Für ein anderes Europa

junge Welt vom 05.12.2003

Die Kritik der sozialistischen Linken muß an der sozialen und wirtschaftlichen Zielsetzung der EU ansetzen

Angela Klein

 

junge Welt vom 05.12.2003

Thema

Für ein anderes Europa

Die Kritik der sozialistischen Linken muß an der sozialen und wirtschaftlichen Zielsetzung der EU ansetzen

Angela Klein

 

Die Politik der Europäischen Union beeinflußt heute nicht mehr nur Teilbereiche wie die Landwirtschafts- oder Montanpolitik, sondern den überwiegenden Teil unseres gesellschaftlichen und politischen Lebens. 70 Prozent der Gesetze, die im Bundestag verhandelt werden, haben ihren Ursprung in Brüssel; Tendenz steigend.

Dabei werden nicht einfach Kompetenzen von der nationalen auf die europäische Ebene verlagert. Vielmehr gibt es eine komplizierte Aufgabenverteilung zwischen den verschiedenen Ebenen der Politik. Neben der lokalen, landesweiten und bundesweiten wird die europäische Ebene ein zusätzlicher Adressat, den soziale Bewegungen beachten müssen. Wer heute Parteiprogramme entwirft, die sich darauf beschränken, Antworten für Deutschland zu formulieren, geht an der Wirklichkeit vorbei. Lösungsansätze gibt es nur noch im europäischen Rahmen und in der Definition des Verhältnisses Europas zum Rest der Welt. Das ist die Folge der Globalisierung der kapitalistischen Produktion und der Öffnung der internationalen Kapitalmärkte.

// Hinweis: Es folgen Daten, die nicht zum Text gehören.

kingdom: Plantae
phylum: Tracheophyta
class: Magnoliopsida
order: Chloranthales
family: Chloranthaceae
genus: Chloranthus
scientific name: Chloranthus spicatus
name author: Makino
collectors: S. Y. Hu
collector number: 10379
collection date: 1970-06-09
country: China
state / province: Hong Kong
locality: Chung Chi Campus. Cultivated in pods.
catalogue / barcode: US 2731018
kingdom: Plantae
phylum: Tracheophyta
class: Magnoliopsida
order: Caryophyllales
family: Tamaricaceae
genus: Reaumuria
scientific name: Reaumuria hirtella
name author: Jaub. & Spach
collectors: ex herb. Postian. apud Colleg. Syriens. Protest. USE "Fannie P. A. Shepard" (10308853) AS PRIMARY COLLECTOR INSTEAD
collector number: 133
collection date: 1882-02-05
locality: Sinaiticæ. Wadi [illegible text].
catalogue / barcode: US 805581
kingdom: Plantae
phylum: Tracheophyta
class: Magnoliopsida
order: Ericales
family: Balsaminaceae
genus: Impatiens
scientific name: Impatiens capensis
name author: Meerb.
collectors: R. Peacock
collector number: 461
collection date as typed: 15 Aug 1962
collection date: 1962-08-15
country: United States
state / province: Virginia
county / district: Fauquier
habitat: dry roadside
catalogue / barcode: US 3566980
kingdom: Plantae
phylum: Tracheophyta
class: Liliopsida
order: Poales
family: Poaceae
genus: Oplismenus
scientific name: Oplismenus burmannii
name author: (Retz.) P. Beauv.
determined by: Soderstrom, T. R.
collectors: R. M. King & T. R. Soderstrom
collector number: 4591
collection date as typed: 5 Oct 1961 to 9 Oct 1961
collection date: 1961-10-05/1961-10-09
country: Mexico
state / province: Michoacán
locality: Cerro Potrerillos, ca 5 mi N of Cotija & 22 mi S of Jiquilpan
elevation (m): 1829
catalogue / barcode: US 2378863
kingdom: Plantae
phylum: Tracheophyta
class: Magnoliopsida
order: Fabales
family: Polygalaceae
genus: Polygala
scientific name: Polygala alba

Die Europäischen Märsche gegen Erwerbslosigkeit, ungeschützte Beschäftigung und Ausgrenzung haben diese Tendenz frühzeitig erkannt und auf die Bedeutung der europäischen Ebene als eigenständiger Motor auch für die Politik in der Bundesrepublik hingewiesen. Es lassen sich grob gesagt vier verschiedene Arten des Zusammenspiels zwischen europäischer und nationaler Ebene unterscheiden (sie sind alle im EU-Verfassungsvertrag niedergelegt, der bis Mai 2004 ratifiziert werden soll).

Europäisierung der Politik

Da gibt es zum einen die Politikbereiche, die mittlerweile ausschließlich oder hauptsächlich in europäischer Verantwortung liegen; sie werden als Gemeinschaftsaufgaben bezeichnet. Dazu gehören die Währungspolitik (Festlegung des Leitzinses und der Geldmenge), sie ist ausschließlich Aufgabe der Europäischen Zentralbank (EZB) sowie die Wettbewerbspolitik und die europäische Agrarpolitik – sie liegen im Zuständigkeitsbereich der EU-Kommission. Wettbewerbskommissar Mario Monti kann verfügen, daß eine Industriefusion gegen Wettbewerbskriterien verstößt, und wenn ein Unternehmen dagegen vorgehen will, muß es vor dem Europäischen Gerichtshof klagen. Die europäische Agrarpolitik legt Höhe und Art der Subventionen fest, die an die Bauern gezahlt werden. Die Kommission vertritt die EU in internationalen Institutionen wie der WTO und trägt dort die Linie der EU zum Freihandel, zu GATS, TRIPS u. a. internationalen Abkommen vor, oder sie konfrontiert das WTO-Schiedsgericht mit Klagen gegen »unlauteren Wettbewerb« seitens der USA u. v. a. m.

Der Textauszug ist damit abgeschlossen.